# Selected excerpt
=== Section Start ===

In the example below, product_definition_shape has a definition attribute that is usually a product_definition, but is wrapped in two layers of select objects.

-- Nested EXPRESS selects, characterized_item is also a select */
TYPE characterized_definition = SELECT
  (characterized_item,
   characterized_object,
   characterized_product_definition,
   shape_definition);
   
TYPE characterized_product_definition = SELECT
  (product_definition,
   product_definition_occurrence,
   product_definition_relationship,
   product_definition_relationship_relationship);
END_TYPE;

// C++ example
stp_product_definition_shape * pds;

// Dig through characterized_definition, and a nested
// characterized_item or characterized_product_definition
// to get what it contains
RoseObject * ref = rose_get_nested_object(pds->definition());

if (ref->isa(ROSE_DOMAIN(stp_product_definition)) {
    stp_product_definition * pd = ROSE_CAST(stp_product_definition,ref);
}
else {
    // some other type of entity, do something else
}

Aggregate Classes

Each EXPRESS aggregate becomes a subclass of RoseAggregate. There are separate subtypes for lists, sets, bags, and arrays. Most of the classes will handle object types so they will be subtypes of RosePtrList, RosePtrSet, etc.

A class named <agg>Of<type> is generated for entities, selects, enumerations, and nested aggregates. Aggregates for the various primitive types are already present in the ROSE library. For example, LIST OF LIST OF LIST OF XYZ will produce three classes: ListOfListOfListOfXYZ, ListOfListOfXYZ, and ListOfXYZ

All of the aggregates are implemented as simple arrays, but EXPRESS declares the following semantics for them:

  • RoseObject
    • RoseAggregate
      • RoseList
        • ListOfDouble
        • RosePtrList
          • ListOfRoseObject
          • ListOfEntityA
          • ListOfEntityB
          • ListOfEntityC
          • ...
      • RoseBag
        • BagOfDouble
        • RosePtrBag
          • BagOfRoseObject
          • ...
      • RoseSet
        • SetOfDouble
        • RosePtrSet
        • ...
      • RoseArray
        • ArrayOfDouble
        • RosePtrArray
        • ...

=== Section End ===

# What you will do
Copy the ROSE library excerpt from "Each EXPRESS aggregate" through "RosePtrList, RosePtrSet, etc.", substituting "RoseCollection" for "RoseAggregate".

# Record excerpts
=== Section Start ===

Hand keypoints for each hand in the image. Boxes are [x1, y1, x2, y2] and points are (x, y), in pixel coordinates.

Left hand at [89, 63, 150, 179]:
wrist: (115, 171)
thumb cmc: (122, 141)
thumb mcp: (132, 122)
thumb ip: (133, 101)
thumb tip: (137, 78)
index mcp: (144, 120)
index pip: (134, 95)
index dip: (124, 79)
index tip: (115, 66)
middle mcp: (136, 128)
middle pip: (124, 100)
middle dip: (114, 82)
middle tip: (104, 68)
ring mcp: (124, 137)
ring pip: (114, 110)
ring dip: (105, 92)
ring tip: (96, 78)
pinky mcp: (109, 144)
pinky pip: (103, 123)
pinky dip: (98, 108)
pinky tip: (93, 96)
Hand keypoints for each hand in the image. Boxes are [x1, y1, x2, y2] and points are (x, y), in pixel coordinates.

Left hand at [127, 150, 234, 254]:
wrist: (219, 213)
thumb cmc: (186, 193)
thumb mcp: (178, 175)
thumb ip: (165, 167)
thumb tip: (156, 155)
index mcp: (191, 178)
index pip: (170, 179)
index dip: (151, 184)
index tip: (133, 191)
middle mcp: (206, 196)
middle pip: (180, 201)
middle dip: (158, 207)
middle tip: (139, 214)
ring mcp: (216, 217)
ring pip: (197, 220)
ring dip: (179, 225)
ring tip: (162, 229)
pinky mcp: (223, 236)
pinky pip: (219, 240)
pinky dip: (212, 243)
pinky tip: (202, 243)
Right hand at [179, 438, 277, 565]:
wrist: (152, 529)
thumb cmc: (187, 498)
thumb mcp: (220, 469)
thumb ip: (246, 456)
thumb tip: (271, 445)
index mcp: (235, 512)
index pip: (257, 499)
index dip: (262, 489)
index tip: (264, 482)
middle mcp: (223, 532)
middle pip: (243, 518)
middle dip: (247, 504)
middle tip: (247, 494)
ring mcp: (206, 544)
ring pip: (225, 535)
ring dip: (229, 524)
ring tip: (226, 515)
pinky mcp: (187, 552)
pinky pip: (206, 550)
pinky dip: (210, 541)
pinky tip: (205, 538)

=== Section End ===
=== Section Start ===

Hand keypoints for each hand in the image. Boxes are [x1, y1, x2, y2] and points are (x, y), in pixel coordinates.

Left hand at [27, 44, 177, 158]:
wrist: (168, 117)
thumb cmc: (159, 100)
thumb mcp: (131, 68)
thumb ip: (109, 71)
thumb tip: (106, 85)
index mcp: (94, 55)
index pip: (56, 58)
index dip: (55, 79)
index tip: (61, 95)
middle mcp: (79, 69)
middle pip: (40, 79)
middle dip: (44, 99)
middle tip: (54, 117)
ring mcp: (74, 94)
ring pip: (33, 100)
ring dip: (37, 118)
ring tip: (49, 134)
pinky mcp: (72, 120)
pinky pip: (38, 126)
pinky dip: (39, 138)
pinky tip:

=== Section End ===

# Exercise response
Each EXPRESS aggregate becomes a subclass of RoseCollection. There are separate subtypes for lists, sets, bags, and arrays. Most of the classes will handle object types so they will be subtypes of RosePtrList, RosePtrSet, etc.